China's Private Party
"The Party: The Secret World of China's Communist Rulers" by Richard McGregor.
On the desks of the heads of China's 50-odd biggest state companies, amid the clutter of computers, family photos and other fixtures of the modern CEO's office life, sits a red phone.
The red machine is like no ordinary phone. Each one has just a four-digit number. It connects only to similar phones with four-digit numbers within the same encrypted system. They are much coveted nonetheless. For the chairmen and women of the top state companies, who have every modern communications device at their fingertips, the red machine is a sign they have arrived, not just at the top of the company, but in the senior ranks of the Party and the government. The phones are the ultimate status symbol, as they are only given out—under the orders of the Party and government—to people in jobs with the rank of vice minister and above.
The phones are encrypted not just to secure party and government communications from foreign intelligence agencies. They also provide protection against snooping by anyone in China outside the party's governing system. Possession of the red machine means you have qualified for membership of the tight-knit club that runs the country, a small group of about 300 people, mainly men, with responsibility for about one-fifth of humanity.

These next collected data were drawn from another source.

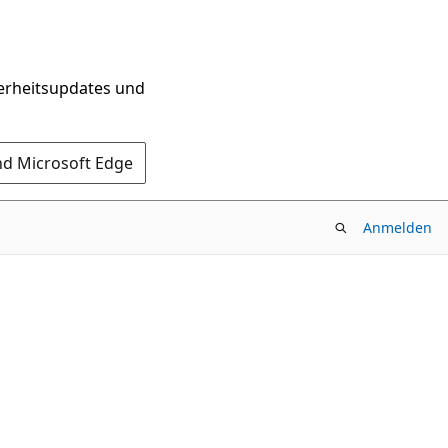
herheitsupdates und
nd Microsoft Edge
Anmelden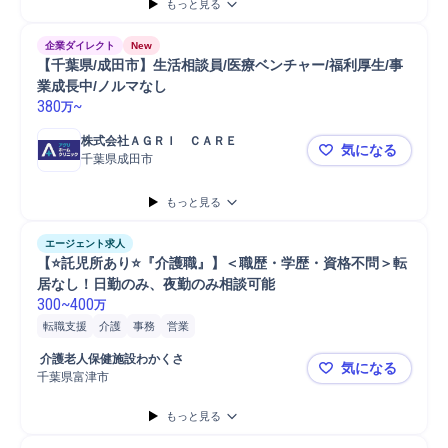
もっと見る
企業ダイレクト
New
【千葉県/成田市】生活相談員/医療ベンチャー/福利厚生/事
業成長中/ノルマなし
380
~
万
株式会社ＡＧＲＩ　ＣＡＲＥ
気になる
千葉県成田市
【千葉県/成
もっと見る
エージェント求人
【⭐️託児所あり⭐️『介護職』】＜職歴・学歴・資格不問＞転
居なし！日勤のみ、夜勤のみ相談可能
300
~
400
万
転職支援
介護
事務
営業
 介護老人保健施設わかくさ
気になる
千葉県富津市
【⭐️託児
もっと見る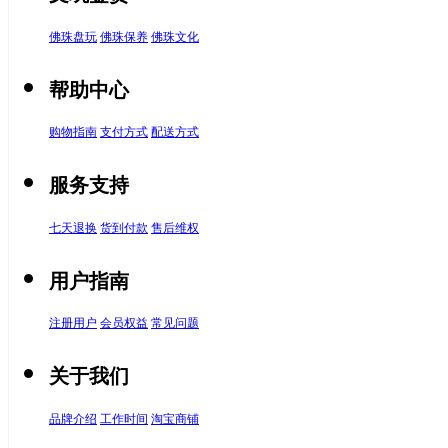
佛珠盘玩
佛珠保养
佛珠文化
帮助中心
购物指南
支付方式
配送方式
服务支持
七天退换
货到付款
售后维权
用户指南
注册用户
会员权益
常见问题
关于我们
品牌介绍
工作时间
淘宝商铺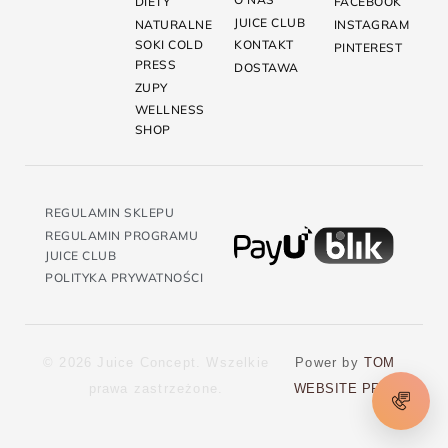
DIETY
FACEBOOK
JUICE CLUB
NATURALNE
INSTAGRAM
SOKI COLD
KONTAKT
PINTEREST
PRESS
DOSTAWA
ZUPY
WELLNESS
SHOP
REGULAMIN SKLEPU
REGULAMIN PROGRAMU
JUICE CLUB
POLITYKA PRYWATNOŚCI
© 2026 Juice Concept. Wszelkie
Power by
TOM
prawa zastrzeżone.
WEBSITE PRO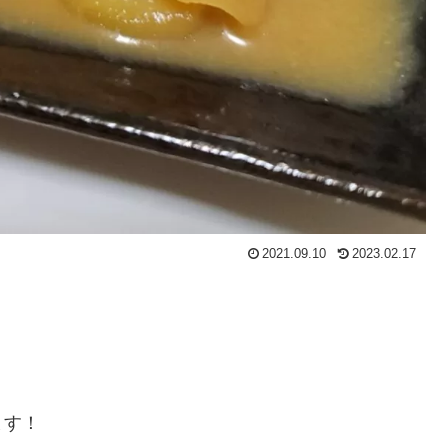
2021.09.10
2023.02.17
ます！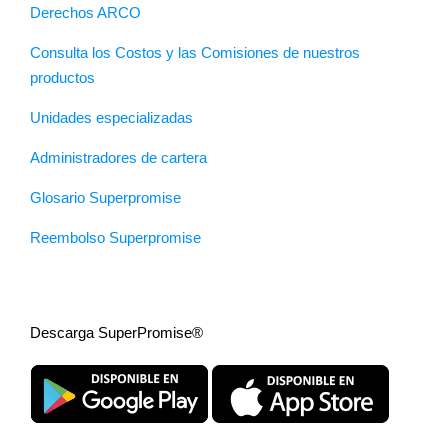
Derechos ARCO
Consulta los Costos y las Comisiones de nuestros
productos
Unidades especializadas
Administradores de cartera
Glosario Superpromise
Reembolso Superpromise
Descarga SuperPromise®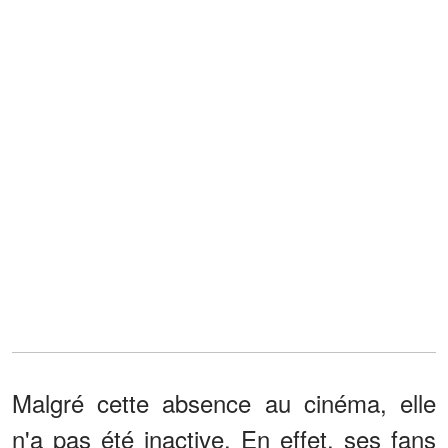
Malgré cette absence au cinéma, elle
n'a pas été inactive. En effet, ses fans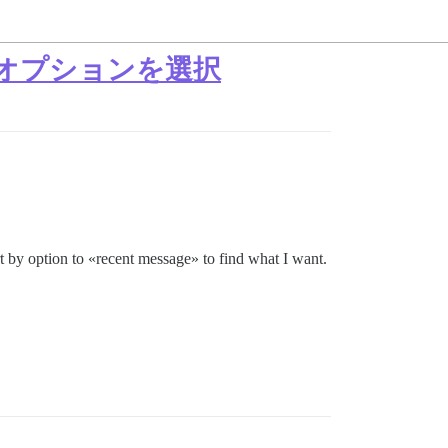
オプションを選択
rt by option to «recent message» to find what I want.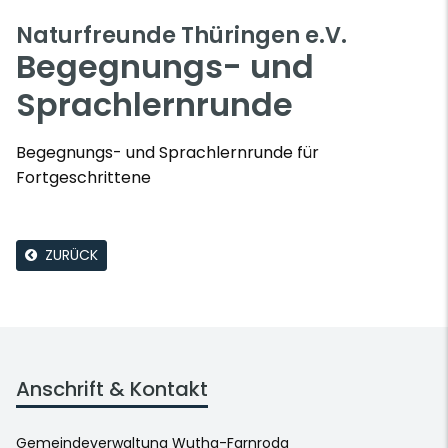
Naturfreunde Thüringen e.V.
Begegnungs- und
Sprachlernrunde
Begegnungs- und Sprachlernrunde für
Fortgeschrittene
ZURÜCK
Anschrift & Kontakt
Gemeindeverwaltung Wutha-Farnroda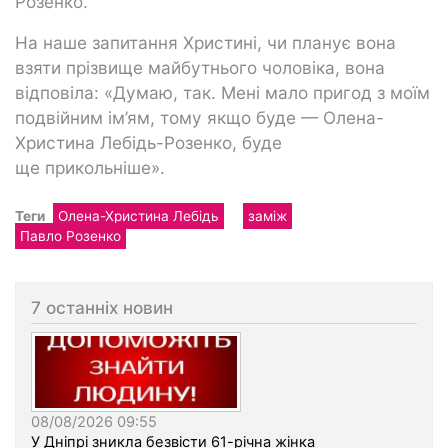
Розенко.
На наше запитання Христині, чи планує вона
взяти прізвище майбутнього чоловіка, вона
відповіла: «Думаю, так. Мені мало пригод з моїм
подвійним ім’ям, тому якщо буде — Олена-
Христина Лебідь-Розенко, буде
ще прикольніше».
Теги
Олена-Христина Лебідь
заміж
Павло Розенко
7 останніх новин
08/08/2026 09:55
У Дніпрі зникла безвісти 61-річна жінка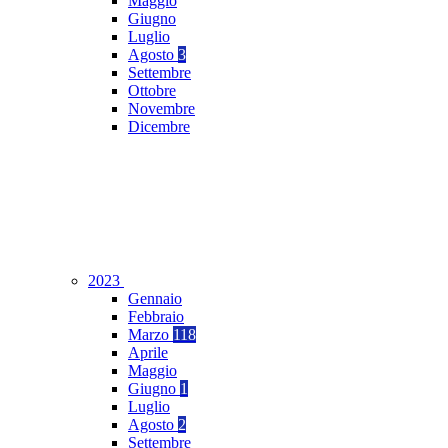
Maggio
Giugno
Luglio
Agosto
3
Settembre
Ottobre
Novembre
Dicembre
2023
Gennaio
Febbraio
Marzo
118
Aprile
Maggio
Giugno
1
Luglio
Agosto
2
Settembre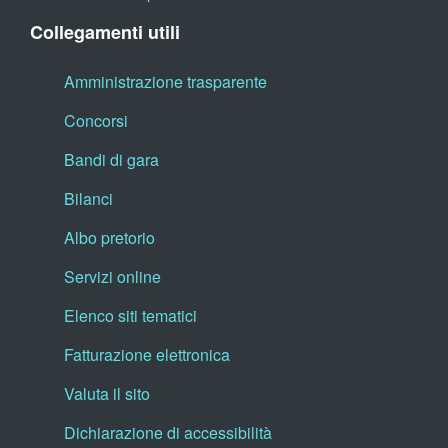
Collegamenti utili
Amministrazione trasparente
Concorsi
Bandi di gara
Bilanci
Albo pretorio
Servizi online
Elenco siti tematici
Fatturazione elettronica
Valuta il sito
Dichiarazione di accessibilità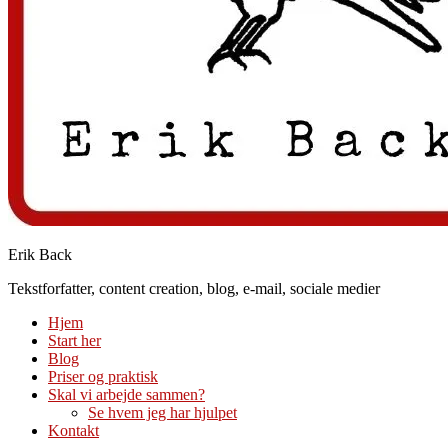
Erik Back
Tekstforfatter, content creation, blog, e-mail, sociale medier
Hjem
Start her
Blog
Priser og praktisk
Skal vi arbejde sammen?
Se hvem jeg har hjulpet
Kontakt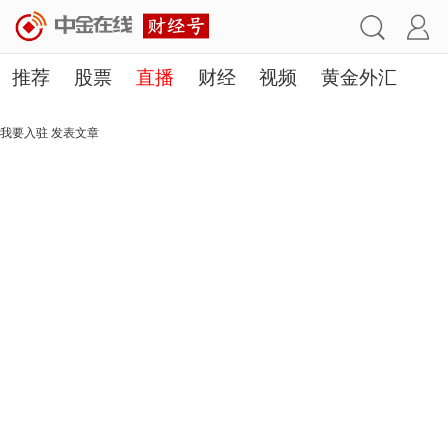
推荐
股票
直播
财经
视频
黄金外汇
理财
行业
房产
其他
我要入驻
发表文章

The Party's defense of power is also, by extension, a defense of the existing system. In the words of Dai Bingguo, China's most senior foreign policy official, China's "number one core interest is to maintain its fundamental system and state security." State sovereignty, territorial integrity and economic development, the priorities of any state, all are subordinate to the need to keep the Party in power.
Since installing itself as the sole legitimate governing authority of a unified China in 1949, the Party and its leaders have placed its members in key positions in every arm, and at each level, of the state. All the Chinese media come under the control of the propaganda department... The police forces at every level of government, from large cities to small villages, have within them a "domestic security department," the role of which is to protect the Party's rule and weed out dissenting political voices before they can gain a broad audience.
The Party in China has eradicated or emasculated political rivals; eliminated the autonomy of the courts and press; restricted religion and civil society; denigrated rival versions of nationhood; centralized political power; established extensive networks of security police; and dispatched dissidents to labor camps. ... The Party itself suffered an existential crisis after the collapse of the Soviet Union and its satellite states in 1992, an event that resonates to this day in the corridors of power in Beijing. After each catastrophe, the Party has picked itself off the ground, reconstituted its armor and reinforced its flanks. Somehow, it has outlasted, outsmarted, outperformed or simply outlawed its critics.
The implosion of the Western financial system, along with an evaporation of confidence in the U.S., Europe and Japan, overnight pushed China's global standing several notches higher. In the space of a few months in early 2009, the Chinese state committed $50 billion in extra funding for the International Monetary Fund and $38 billion with Hong Kong for an Asian monetary fund; extended a $25 billion loan to cash-strapped Russian oil companies; set aside $30 billion for Australian resource companies; offered tens of billions more to various countries or companies in South America, central and Southeast Asia, to lock up commodities and lay down its marker for future purchases. In September, China readied lines of credit of up to $60 to $70 billion for resource and infrastructure deals in Nigeria, Ghana and Kenya.
In the end the key take away point: Nothing succeeds like success. PRC is successful at least so far in the goals that it has set out for itself and that is the best advertisement for its governance model or the lack of it.